Goodnight Death

It’s not so much a job as a calling, an obligation which can’t be avoided, a task that needs to be done but which is unpleasant for all concerned, the only blessing that Charles has learned to be as kind as he can in the brief moments he has with each of those unfortunates he conducts to their final exit, the clock always ticking down towards his next appointment.

A name and a time is all he is given, and while sometimes he arrives early he can’t interfere even if he is tempted to do otherwise; there is a spree killer on the loose, the souls of his victims all asking the same of Charles before they pass over: who is going to make him pay? One soul overlooked, left behind – accidentally? does Death make mistakes? – she refuses to go quietly into the dark.
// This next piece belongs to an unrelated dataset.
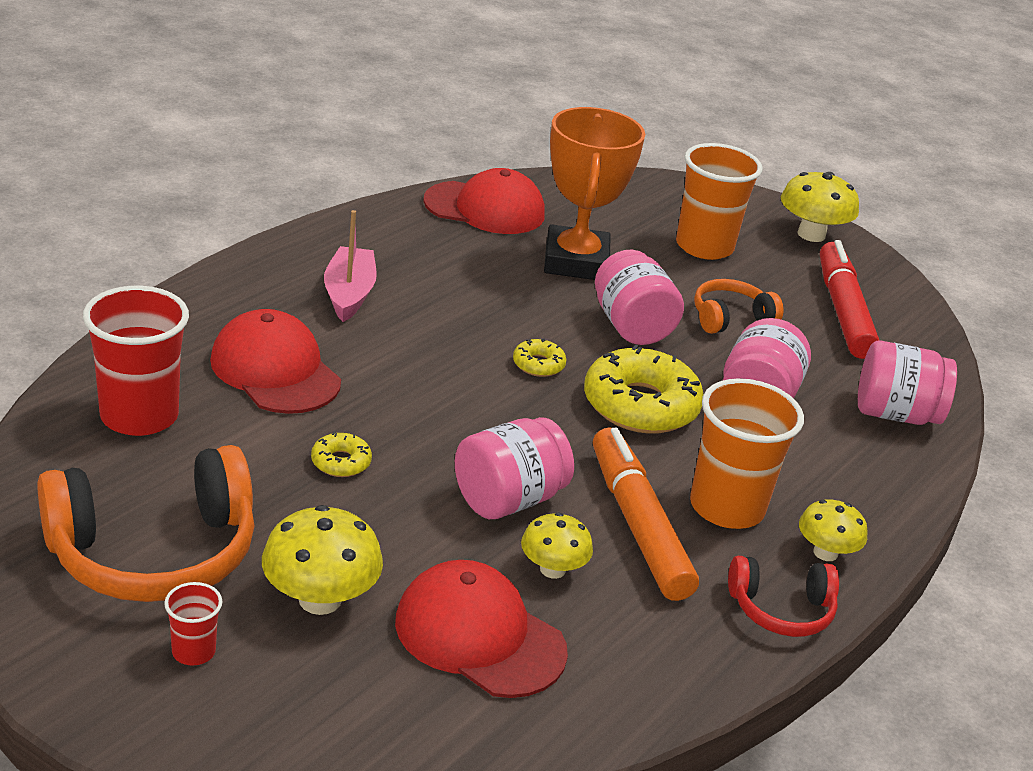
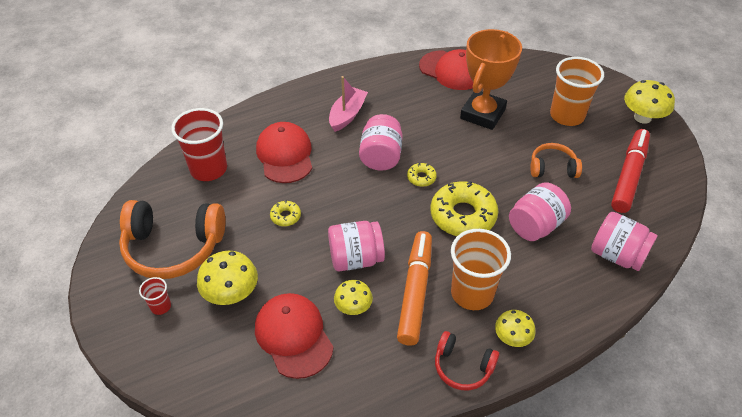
camera: 30 degrees right, 15 degrees up
(631, 326) = (489, 162): pink jar -> pink jar (381, 156)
A short film directed by Elsa Levytsky from a script co-written by Richard Weems and Mick Lexington, Goodnight Death sees Dead Like Me‘s Callum Blue acting as the accomplice of Death, guided by a shadowy figure cloaked in smoke who hovers over his shoulder, Charles the handsome and comforting face who fronts for a thing terrible and frightening, forced to wait and listen as he hears the screams of the dying.

Understandably traumatised by her death, Sinister‘s Danielle Kotch is Jennifer, angry at Charles for leaving her behind in a house with three dead bodies, one of them hers, while Michael Schantz is the anonymous killer and Chris Samuels is Death, silent and enigmatic, an impressive presence despite his ethereal nature.

Goodnight Death elegantly shot and performed by the ensemble, the locations lit in funeral gloom and the frames composed of repeating images which dissolve into each other, hallways and doors, each of them unique for the passage of the individual and as significant as the timepieces whose ticking drives Charles onwards.

A tragedy of inevitability, of Jennifer’s strength in defiance, a contrast to Charles’ reluctant resignation, the debt he is repaying hinted at but undisclosed, despite the inescapable presence of Death, ever present and observing without becoming involved, there is hope that atonement might bring a second chance, even though the work is not as yet completed.